(DOCUMENT EXCERPT)
━━━━━━━━━━━━━━━━━━━━━━━━━━━━━━
|2-11-13 Education Issues in the News - Charter Schools, School Nutrition Requirement|
NJ Spotlight - In Local Battles Against Charters, Florence Township Joins the Fray…Burlington County school district raises familiar refrain, charters drain too much money from local school “…The state has already pulled back since Christie’s first year in office from approving new charter schools in suburban communities, and even new charters anywhere. Talk continues in the Legislature over a rewrite of the state’s 15-year-old charter school law, adding more say for local districts and more accountability for charters. The next round of approvals is expected to be announced this month, providing further indication of how -- and how much -- charter schools will play in this election year, when both Christie and the entire Legislature are up for vote…”
Philadelphia Inquirer - Do new school lunch rules go too far?
NJ Spotlight - In Local Battles Against Charters, Florence Township Joins the Fray…Burlington County school district raises familiar refrain, charters drain too much money from local schools
In what is becoming an annual ritual in towns across the state, another charter school is running into local resistance.
This latest skirmish, being fought in a small town in Burlington County, once again puts the Christie administration on the defensive about the role -- and cost -- of charter schools in the suburbs.
The Riverbank Charter School of Excellence in Florence Township, which opened in 2009, now serves 142 students from kindergarten through third grade. As part of its charter renewal, it applied to the state to add a fourth and fifth grade.
The state’s decision is to come later this month, but the Florence school board unanimously approved a resolution in January opposing the charter’s application. And the local district -- from which Riverbank draws most of it students -- has talked about taking the matter to court if the Christie administration goes ahead and approves the expansion.
Florence’s argument -- which has been heard in a half-dozen communities from Teaneck to Cherry Hill -- is a familiar two-part refrain. First, a charter school does not belong in a district where the local schools are relatively successful.
━━━━━━━━━━━━━━━━━━━━━━━━━━━━━━
(GIVEN ENTRIES)
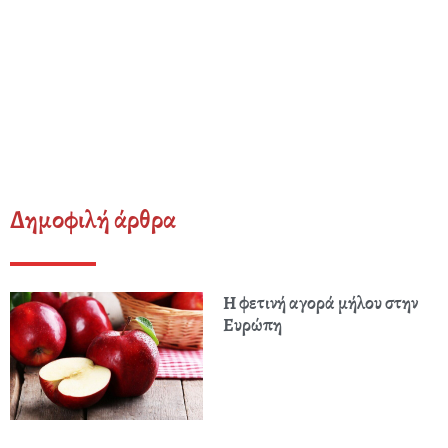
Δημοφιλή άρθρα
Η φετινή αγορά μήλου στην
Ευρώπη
━━━━━━━━━━━━━━━━━━━━━━━━━━━━━━
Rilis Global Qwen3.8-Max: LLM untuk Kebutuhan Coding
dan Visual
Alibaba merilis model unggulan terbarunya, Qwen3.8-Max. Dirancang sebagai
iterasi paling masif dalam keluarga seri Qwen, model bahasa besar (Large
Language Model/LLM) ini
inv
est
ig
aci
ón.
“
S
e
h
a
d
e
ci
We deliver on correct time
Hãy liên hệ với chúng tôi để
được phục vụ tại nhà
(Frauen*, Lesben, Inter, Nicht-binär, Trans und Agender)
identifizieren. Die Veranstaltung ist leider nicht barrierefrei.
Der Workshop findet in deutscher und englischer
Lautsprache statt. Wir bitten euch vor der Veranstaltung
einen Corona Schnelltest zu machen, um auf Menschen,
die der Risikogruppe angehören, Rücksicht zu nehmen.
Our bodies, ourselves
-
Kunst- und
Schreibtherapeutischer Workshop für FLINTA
━━━━━━━━━━━━━━━━━━━━━━━━━━━━━━
(TASK INSTRUCTIONS)
a: Answer these questions using the education news excerpt:
(i) How many students does the Riverbank Charter School of Excellence now serve?
(ii) In what year did Riverbank open?
(iii) How old is the state's charter school law?
b: Copy the stretch of the education news excerpt from "This latest skirmish, being" through "in the suburbs.", word for word.
c: Carry on writing the education news excerpt about charter schools from the point where it stops.
The data above come from a source separate from the education news excerpt.

(RESPONSE LIST)
a:
(i) 142 students
(ii) 2009
(iii) 15 years old

b:
This latest skirmish, being fought in a small town in Burlington County, once again puts the Christie administration on the defensive about the role -- and cost -- of charter schools in the suburbs.

c:
Second, the price that a district must pay a charter for local students who attend serves a big blow to school budgets already stretched and strained.
“This is a really significant impact on a small district like ourselves,” said Donna Ambrosius, superintendent of the 1,700-student K-12 district. ““We accept that the school is here, and we have absorbed it in our budget, but with this expansion, it would be devastating to our budget.”
If the expansion is approved, she said, the district will be shelling out $1.2 million in the next school year, the same amount that the district’s latest budget draft is currently over the state’s 2 percent cap. In 2015, Florence will pay over $2 million to the charter in 2015 -- almost 10 percent of the districts $25 million budget, the superintendent said.
“This explains why we don’t have middle school sports, why we have larger class sizes,” Ambrosius said, adding that outsourcing classroom assistants may be next. “When you take $1.2 million right off, we have nothing else.”
An online petition has also been started by a group of Florence parents, the kind of campaign that is becoming increasingly common in New Jersey’s charter wars.
The fury of the opposition was not something that Riverbank principal Beth Kelley said she was prepared for when she first applied to the state back in October to make renovations to the former parochial school it now leases. The renovations would add needed classrooms to accommodate more than 70 new students envisioned in the expansion.
“Never was it Riverbank’s intention to cause such dissension in Florence Township, and it is disheartening that certain members of the community have such a rebuttal,” said Kelley, a former teacher at PACE Charter School in Hamilton who also helped found the school.
“I know even some of our students are starting to be affected by this and talking about it,” she said.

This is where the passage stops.